I have a complete detailed walkthough in my cache_fusion section, which will help you better to understand.

A lock element holds lock state information (converting, granting, etc). LEs are managed by the lock process to determine the mode of the locks, they also old a chain of cache buffers that are covered by the LE and allow the Oracle database to keep track of cache buffers that must be written to disk in a case a LE (mode) needs to be downgraded (X > N).

LEs protect all the data blocks in the buffer cache, the list below describes the classes of the data block which are managed by the LEs using GCS locks (x$bh.class).

0	FREE
1	EXLCUR
2	SHRCUR
3	CR
4	READING
5	MRECOVERY
6	IRCOVERY
7	WRITING
8	PI

So putting this altogether you get the following, GCS manages PCM locks in the GRD, PCM locks manage the data blocks in the global cache. Data blocks are can be kept in any of the instances buffer cache (which is global), if not found then it can be read from disk by the requesting instance. The GCS monitors and maintains the list and mode of the blocks in all the instances. Each instance will master a number of resources, but a resource can only be mastered by one instance.

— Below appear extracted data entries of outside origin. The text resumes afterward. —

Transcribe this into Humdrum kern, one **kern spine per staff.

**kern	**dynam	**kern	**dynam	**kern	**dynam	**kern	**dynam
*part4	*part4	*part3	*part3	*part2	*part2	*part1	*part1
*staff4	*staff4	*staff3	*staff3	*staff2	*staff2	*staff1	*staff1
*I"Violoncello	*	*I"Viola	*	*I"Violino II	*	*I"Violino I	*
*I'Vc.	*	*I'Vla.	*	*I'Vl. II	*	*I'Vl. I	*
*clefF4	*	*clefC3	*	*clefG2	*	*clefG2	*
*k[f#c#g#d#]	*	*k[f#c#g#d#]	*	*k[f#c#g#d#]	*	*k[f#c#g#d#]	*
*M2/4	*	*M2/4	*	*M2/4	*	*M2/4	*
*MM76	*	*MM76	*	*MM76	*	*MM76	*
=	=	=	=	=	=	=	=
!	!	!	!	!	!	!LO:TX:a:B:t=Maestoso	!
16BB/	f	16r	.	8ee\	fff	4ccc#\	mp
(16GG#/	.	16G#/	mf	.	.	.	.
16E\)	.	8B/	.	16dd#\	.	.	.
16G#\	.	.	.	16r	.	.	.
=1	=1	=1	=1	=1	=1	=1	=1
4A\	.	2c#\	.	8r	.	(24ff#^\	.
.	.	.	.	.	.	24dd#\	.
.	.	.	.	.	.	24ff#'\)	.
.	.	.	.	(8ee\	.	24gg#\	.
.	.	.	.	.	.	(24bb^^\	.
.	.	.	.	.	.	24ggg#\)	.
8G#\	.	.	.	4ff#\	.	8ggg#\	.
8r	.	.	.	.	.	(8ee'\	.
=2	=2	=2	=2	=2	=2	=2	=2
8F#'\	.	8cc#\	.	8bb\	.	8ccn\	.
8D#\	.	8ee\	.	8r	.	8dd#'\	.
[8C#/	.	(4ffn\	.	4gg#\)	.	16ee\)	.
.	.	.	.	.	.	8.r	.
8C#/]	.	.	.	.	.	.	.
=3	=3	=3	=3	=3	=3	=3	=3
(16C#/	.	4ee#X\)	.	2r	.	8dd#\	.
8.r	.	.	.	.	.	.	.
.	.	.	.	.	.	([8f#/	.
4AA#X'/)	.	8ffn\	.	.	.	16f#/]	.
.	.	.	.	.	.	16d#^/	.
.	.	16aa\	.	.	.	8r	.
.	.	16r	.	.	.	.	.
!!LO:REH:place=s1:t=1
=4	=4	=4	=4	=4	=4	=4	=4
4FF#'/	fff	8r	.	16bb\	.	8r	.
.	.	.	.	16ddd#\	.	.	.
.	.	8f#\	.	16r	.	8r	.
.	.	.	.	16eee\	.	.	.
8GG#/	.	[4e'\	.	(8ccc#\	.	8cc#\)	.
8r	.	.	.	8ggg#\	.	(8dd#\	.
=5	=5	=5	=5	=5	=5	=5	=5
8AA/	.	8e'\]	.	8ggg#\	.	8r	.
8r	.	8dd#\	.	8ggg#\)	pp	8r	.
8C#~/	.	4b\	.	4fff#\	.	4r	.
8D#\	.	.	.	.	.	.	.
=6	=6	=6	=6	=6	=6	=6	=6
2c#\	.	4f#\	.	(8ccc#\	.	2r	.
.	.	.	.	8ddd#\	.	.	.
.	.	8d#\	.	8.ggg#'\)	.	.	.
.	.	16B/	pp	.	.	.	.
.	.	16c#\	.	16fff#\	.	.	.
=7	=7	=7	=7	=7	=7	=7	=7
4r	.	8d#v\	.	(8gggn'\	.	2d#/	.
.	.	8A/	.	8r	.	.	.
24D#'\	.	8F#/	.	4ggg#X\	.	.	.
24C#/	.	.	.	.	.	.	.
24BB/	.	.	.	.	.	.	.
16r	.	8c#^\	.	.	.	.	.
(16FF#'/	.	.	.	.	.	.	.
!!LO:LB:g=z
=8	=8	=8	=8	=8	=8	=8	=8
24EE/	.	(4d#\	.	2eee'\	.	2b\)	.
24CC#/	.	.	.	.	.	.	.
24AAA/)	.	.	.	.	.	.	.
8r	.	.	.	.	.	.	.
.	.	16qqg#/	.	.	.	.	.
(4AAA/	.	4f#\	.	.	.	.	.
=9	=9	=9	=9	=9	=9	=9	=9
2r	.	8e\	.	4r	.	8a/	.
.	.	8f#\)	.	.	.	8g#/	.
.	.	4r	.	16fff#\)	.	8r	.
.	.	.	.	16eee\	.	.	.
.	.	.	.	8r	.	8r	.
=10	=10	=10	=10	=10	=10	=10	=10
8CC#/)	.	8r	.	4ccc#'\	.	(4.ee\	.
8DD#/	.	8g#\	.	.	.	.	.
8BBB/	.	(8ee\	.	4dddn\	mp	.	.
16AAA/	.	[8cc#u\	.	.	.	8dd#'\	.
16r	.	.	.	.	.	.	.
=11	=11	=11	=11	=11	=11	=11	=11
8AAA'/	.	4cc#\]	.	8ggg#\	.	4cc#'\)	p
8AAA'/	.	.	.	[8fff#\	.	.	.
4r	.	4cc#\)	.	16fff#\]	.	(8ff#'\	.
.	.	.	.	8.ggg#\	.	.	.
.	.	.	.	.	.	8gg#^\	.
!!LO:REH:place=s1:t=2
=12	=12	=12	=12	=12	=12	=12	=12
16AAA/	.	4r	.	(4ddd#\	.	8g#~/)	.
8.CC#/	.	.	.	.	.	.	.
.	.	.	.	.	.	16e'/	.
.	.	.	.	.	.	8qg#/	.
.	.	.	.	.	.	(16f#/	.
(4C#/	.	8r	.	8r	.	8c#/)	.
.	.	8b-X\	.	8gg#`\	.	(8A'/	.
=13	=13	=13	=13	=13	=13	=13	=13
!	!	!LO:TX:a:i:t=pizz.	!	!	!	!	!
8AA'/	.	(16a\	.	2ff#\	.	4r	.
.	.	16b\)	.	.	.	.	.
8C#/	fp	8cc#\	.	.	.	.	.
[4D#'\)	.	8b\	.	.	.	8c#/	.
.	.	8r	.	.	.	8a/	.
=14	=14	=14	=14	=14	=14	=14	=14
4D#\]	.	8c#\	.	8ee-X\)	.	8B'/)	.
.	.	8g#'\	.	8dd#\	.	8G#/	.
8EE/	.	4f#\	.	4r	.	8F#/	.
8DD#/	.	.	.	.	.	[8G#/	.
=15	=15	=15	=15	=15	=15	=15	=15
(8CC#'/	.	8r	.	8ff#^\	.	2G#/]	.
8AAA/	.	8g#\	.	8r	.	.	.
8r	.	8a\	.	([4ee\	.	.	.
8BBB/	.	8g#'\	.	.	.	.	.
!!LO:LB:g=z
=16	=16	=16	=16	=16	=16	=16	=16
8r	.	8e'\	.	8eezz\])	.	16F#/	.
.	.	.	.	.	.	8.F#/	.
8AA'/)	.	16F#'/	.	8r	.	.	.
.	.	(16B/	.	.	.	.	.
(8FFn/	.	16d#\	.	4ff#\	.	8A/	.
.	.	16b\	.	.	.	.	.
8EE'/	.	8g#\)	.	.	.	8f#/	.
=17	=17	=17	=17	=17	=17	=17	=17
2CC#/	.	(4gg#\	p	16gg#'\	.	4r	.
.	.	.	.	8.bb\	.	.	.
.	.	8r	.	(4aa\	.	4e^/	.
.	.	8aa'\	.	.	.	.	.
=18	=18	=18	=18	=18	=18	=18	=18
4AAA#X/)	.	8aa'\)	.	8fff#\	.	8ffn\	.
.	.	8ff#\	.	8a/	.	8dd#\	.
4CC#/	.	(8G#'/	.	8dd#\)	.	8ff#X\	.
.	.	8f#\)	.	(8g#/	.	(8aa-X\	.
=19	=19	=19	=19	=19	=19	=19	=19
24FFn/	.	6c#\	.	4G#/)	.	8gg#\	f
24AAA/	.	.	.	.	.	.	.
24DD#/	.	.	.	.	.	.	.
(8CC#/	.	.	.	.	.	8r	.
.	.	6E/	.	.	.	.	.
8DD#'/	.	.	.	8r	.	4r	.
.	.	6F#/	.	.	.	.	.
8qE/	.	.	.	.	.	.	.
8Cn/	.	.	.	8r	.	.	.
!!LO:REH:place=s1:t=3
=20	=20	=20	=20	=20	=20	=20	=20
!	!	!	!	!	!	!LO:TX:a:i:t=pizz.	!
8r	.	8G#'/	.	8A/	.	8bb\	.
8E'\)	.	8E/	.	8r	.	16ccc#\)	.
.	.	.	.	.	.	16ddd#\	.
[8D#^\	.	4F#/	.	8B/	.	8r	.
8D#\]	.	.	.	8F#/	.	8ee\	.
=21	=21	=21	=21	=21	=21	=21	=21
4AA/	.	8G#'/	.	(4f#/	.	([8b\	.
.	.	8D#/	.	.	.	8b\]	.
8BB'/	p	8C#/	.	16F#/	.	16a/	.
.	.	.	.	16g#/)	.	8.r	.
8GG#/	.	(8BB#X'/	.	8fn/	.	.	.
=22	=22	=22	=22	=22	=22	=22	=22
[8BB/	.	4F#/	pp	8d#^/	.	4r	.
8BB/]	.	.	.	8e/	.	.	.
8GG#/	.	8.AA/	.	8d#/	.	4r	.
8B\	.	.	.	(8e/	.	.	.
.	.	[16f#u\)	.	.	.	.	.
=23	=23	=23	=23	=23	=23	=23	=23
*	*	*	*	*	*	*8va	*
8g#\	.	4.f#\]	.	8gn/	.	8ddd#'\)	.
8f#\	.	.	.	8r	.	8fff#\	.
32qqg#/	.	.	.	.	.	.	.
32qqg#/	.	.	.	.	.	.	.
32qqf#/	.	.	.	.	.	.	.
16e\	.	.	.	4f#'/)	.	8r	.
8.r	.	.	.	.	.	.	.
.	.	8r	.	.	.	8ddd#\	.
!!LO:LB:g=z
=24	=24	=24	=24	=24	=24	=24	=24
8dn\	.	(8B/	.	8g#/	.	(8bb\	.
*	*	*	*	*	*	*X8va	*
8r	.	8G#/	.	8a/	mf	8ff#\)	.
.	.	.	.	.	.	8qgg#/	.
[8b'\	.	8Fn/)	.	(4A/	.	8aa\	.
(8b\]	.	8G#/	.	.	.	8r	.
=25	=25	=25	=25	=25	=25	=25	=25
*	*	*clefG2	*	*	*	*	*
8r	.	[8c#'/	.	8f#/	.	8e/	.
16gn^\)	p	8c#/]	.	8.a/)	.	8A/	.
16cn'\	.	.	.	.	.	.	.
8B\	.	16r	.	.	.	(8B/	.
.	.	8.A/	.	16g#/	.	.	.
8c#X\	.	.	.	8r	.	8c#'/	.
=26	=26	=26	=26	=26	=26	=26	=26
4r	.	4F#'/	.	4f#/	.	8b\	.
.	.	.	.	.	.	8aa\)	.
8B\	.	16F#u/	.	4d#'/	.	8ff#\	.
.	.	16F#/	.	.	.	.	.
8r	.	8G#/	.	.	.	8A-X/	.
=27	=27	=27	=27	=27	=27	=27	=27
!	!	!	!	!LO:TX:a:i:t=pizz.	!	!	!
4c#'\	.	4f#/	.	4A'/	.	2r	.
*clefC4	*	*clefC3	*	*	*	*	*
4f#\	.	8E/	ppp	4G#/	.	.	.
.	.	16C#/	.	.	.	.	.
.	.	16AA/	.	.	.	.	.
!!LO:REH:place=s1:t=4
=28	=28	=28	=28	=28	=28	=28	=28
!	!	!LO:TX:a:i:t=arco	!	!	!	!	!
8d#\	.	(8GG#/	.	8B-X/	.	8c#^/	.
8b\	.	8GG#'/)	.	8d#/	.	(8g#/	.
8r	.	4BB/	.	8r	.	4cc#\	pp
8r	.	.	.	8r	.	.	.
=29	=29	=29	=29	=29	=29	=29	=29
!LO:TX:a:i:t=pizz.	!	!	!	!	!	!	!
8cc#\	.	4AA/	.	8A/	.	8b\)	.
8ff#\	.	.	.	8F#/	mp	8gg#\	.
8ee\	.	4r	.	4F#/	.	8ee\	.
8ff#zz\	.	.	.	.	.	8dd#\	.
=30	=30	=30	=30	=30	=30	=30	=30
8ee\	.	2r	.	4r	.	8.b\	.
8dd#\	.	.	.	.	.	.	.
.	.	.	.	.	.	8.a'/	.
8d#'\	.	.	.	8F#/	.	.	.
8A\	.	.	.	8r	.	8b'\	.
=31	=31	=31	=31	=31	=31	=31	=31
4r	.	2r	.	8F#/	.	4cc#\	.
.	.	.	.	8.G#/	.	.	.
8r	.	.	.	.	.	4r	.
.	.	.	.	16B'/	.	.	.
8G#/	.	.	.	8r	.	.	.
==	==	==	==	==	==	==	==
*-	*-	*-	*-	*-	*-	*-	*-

GCS ensures cache coherency by requiring that instances acquire a lock before modifying or reading a database block. GCS locks are not row-level locks, row-level locks are used in conjunction with PCM locks. GCS lock ensures that they block is accessed by one instances then row-level locks manage the blocks at the row-level. If a block is modified all Past Images (PI) are no longer current and new copies are required to obtained.

Consistent read processing means that readers never block writers, as the same in a single instance. One parameter that can help is _db_block_max_cr_dba which limits the number of CR copies per DBA on the buffer cache. If too many CR requests arrive for a particular buffer, the holder can disown the lock on the buffer and write the buffer to the disk, thus the requestor can then read it from disk, especially if the requested block has a older SCN and needs to reconstruct it (known as CR fabrication). This is technically known as fairness downconvert, and the parameter _fairness_threshold can used to configure it.

The lightwork rule is involved when CR construction involves too much work and no current block or PI block is available in the cache for block cleanouts. The below can be used to view the number of times a downconvert occurs

downconvert

select cr_requests, light_works, data_requests, fairness_down_converts from v$cr_block_server;

Note: lower the _fairness_threshold if the ratio goes above 40%, set to 0 if the instance is a query only instance.

The GRD is a central repository for locks and resources, it is distributed across all nodes (not a single node), but only one instance masters a resource. The process of maintaining information about resources is called lock mastering or resource mastering. I spoke about lock remastering in my backup section.

Resource affinity allows the resource mastering of the frequently used resources on its local node, it uses dynamic resource mastering to move the location of the resource masters. Normally resource mastering only happens when a instance joins or leaves the RAC environment, as of Oracle 10g R2 mastering occurs at the object level which helps fine-grained object remastering. There are a number of parameters that can be used to dynamically remaster an object

_gc_affinity_time	specifies interval minutes for remastering
_gc_affinity_limit	defines the number of times a instance access the resource before remastering, setting to 0 disable remastering
_gc_affinity_minimum	defines the minimum number of times a instance access the resource before remastering
_lm_file_affinity	disables dynamic remastering for the objects belonging to those files
_lm_dynamic_remastering	enable or disable remastering

You should consult Oracle before changing any of the above parameters.